Metabolic Signature of Leukocyte Telomere Length in Elite Male Soccer Players

Introduction: Biological aging is associated with changes in the metabolic pathways. Leukocyte telomere length (LTL) is a predictive marker of biological aging; however, the underlying metabolic pathways remain largely unknown. The aim of this study was to investigate the metabolic alterations and identify the metabolic predictors of LTL in elite male soccer players.Methods: Levels of 837 blood metabolites and LTL were measured in 126 young elite male soccer players who tested negative for doping abuse at anti-doping laboratory in Italy. Multivariate analysis using orthogonal partial least squares (OPLS), univariate linear models and enrichment analyses were conducted to identify metabolites and metabolic pathways associated with LTL. Generalized linear model followed by receiver operating characteristic (ROC) analysis were conducted to identify top metabolites predictive of LTL.Results: Sixty-seven metabolites and seven metabolic pathways showed significant associations with LTL. Among enriched pathways, lysophospholipids, benzoate metabolites, and glycine/serine/threonine metabolites were elevated with longer LTL. Conversely, monoacylglycerols, sphingolipid metabolites, long chain fatty acids and polyunsaturated fatty acids were enriched with shorter telomeres.
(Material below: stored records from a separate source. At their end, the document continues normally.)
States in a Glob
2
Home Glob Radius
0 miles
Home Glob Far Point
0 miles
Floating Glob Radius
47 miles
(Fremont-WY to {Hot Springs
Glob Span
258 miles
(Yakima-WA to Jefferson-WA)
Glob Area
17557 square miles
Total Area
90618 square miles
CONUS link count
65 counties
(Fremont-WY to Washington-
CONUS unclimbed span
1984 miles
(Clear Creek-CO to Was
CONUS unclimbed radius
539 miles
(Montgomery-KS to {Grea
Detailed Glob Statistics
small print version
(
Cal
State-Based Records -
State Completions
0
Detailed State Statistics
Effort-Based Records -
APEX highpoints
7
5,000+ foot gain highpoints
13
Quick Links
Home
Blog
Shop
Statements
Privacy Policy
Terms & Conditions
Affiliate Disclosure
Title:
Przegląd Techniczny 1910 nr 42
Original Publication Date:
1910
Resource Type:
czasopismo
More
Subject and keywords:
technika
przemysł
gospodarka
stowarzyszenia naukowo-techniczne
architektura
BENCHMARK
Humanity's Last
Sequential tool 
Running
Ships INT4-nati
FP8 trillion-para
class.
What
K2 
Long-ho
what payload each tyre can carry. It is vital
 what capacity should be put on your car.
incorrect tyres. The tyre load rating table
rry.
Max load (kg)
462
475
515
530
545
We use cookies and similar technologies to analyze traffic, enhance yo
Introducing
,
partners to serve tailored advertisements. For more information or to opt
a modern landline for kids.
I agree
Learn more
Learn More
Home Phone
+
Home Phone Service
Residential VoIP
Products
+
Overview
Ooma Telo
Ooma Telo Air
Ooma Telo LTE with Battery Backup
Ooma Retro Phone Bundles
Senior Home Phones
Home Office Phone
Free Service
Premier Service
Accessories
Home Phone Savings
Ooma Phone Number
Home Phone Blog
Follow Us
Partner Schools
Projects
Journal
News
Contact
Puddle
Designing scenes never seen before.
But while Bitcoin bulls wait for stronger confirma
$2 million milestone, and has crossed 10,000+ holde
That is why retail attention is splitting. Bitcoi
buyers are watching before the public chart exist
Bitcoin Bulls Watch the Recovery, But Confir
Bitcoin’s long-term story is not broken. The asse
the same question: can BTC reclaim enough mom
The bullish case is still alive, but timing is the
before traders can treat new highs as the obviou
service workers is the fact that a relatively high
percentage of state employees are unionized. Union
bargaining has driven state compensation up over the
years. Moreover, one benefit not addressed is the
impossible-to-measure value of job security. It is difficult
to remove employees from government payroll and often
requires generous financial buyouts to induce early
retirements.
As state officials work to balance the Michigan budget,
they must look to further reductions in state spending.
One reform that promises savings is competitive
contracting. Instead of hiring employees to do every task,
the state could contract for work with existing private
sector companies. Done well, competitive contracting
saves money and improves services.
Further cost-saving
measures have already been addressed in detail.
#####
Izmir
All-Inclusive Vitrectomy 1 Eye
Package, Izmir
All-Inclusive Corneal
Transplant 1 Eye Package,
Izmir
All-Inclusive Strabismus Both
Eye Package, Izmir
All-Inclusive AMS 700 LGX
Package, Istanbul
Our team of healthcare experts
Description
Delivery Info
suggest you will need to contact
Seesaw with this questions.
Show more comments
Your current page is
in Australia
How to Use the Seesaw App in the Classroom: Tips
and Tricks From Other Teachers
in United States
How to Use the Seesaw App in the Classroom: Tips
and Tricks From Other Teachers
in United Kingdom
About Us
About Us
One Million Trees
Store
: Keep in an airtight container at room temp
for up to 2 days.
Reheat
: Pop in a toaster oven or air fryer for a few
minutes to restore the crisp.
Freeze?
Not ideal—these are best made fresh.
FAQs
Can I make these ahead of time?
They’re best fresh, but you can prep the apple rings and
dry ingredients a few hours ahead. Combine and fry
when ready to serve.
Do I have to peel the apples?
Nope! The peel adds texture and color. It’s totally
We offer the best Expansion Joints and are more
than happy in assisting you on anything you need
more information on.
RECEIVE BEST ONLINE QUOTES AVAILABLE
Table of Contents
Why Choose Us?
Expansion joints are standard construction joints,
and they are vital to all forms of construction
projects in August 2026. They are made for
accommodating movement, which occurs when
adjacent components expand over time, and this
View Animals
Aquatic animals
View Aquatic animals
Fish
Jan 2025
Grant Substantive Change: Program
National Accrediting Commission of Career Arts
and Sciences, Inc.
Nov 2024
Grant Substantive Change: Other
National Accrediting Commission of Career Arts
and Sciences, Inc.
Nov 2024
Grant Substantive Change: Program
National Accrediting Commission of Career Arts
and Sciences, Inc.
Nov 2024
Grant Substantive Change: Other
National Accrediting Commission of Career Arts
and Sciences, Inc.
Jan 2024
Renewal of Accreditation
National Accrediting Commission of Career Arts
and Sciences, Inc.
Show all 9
ROC analysis revealed eight metabolites that best predict LTL, including glutamine, N-acetylglutamine, xanthine, beta-sitosterol, N2-acetyllysine, stearoyl-arachidonoyl-glycerol (18:0/20:4), N-acetylserine and 3-7-dimethylurate with AUC of 0.75 (0.64-0.87, p < 0.0001).Conclusion: This study characterized the metabolic activity in relation to telomere length in elite soccer players. Investigating the functional relevance of these associations could provide a better understanding of exercise physiology and pathophysiology of elite athletes.

Automated summary

This study investigated metabolic alterations and predictors of leukocyte telomere length (LTL) in elite male soccer players. Various metabolites and metabolic pathways were found to be significantly associated with LTL, with specific metabolites like glutamine and N-acetylglutamine identified as top predictors of LTL. Further research into these associations could provide valuable insights into exercise physiology and pathophysiology of elite athletes.